- [YOUR INSTRUCTIONS]
Reproduce every line of the material below word for word, leaving out the pictures.

Stored dataset material
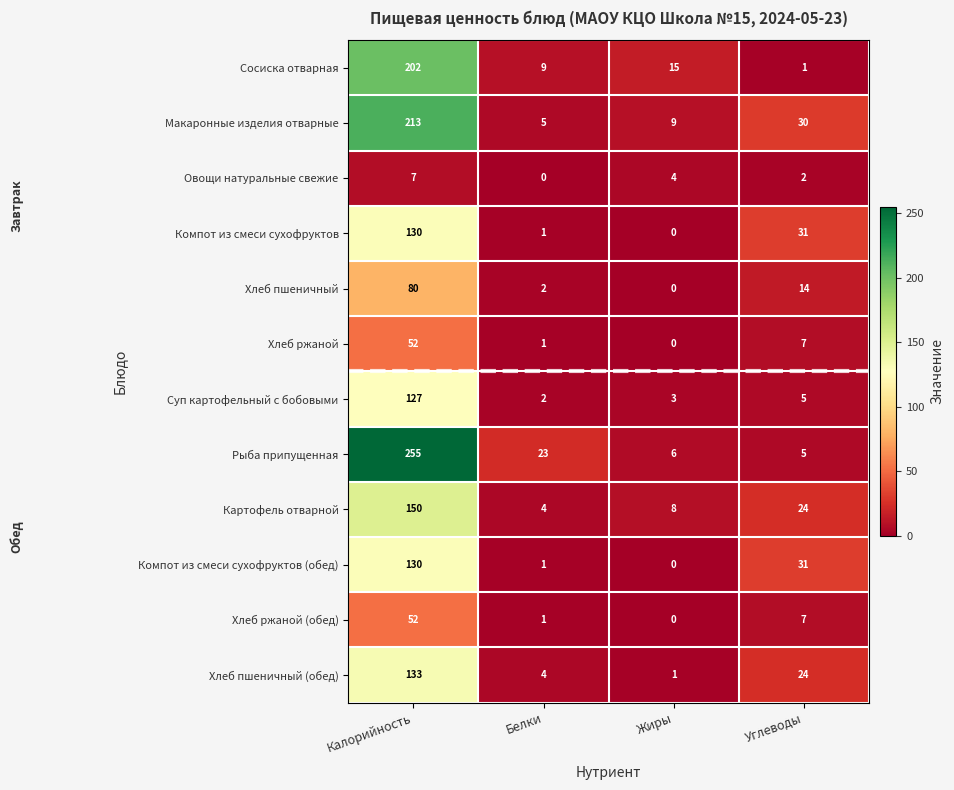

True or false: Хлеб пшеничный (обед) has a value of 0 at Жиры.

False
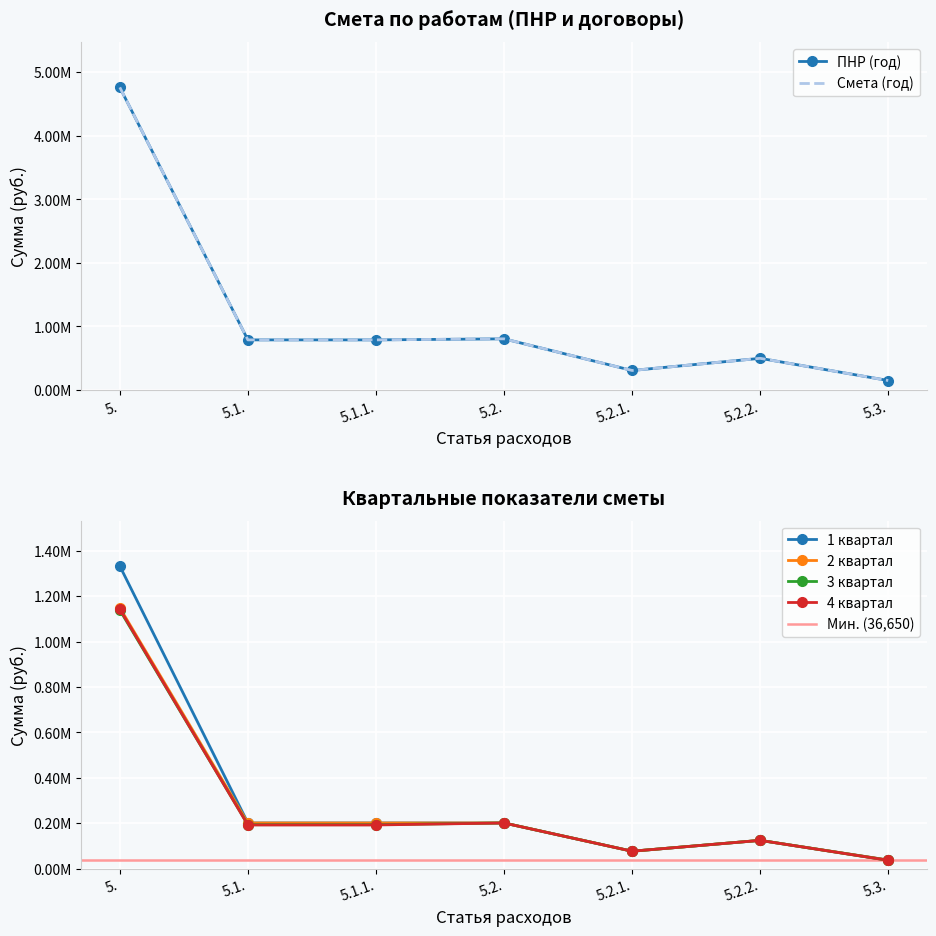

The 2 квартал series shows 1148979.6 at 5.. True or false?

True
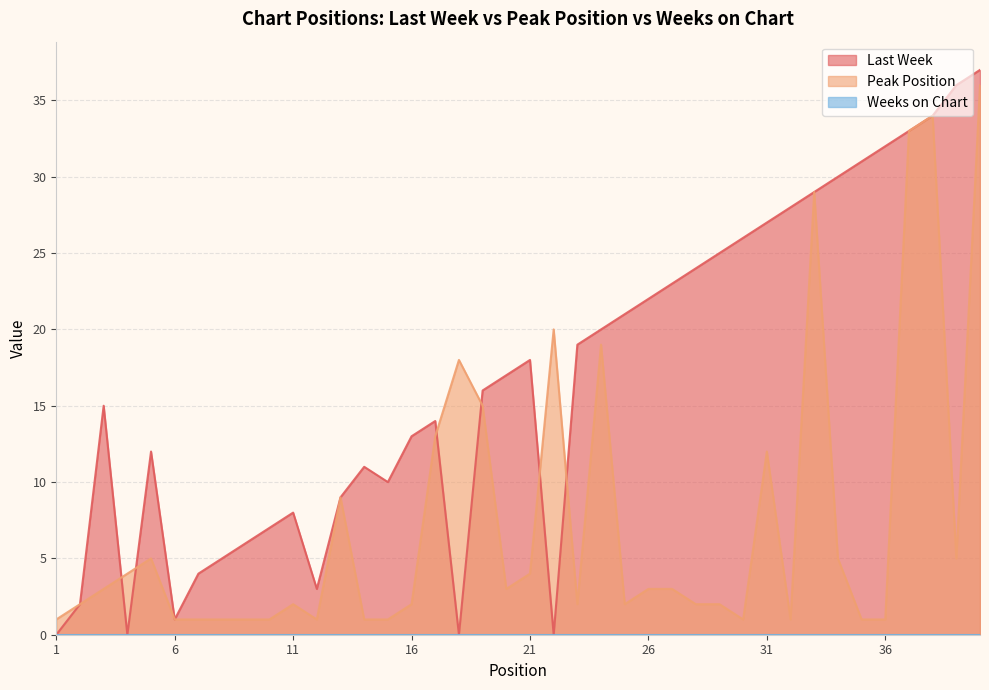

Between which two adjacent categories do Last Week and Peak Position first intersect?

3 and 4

- [EXERCISE OUTPUT]
True or false: Хлеб пшеничный (обед) has a value of 0 at Жиры.

False

The 2 квартал series shows 1148979.6 at 5.. True or false?

True

Between which two adjacent categories do Last Week and Peak Position first intersect?

3 and 4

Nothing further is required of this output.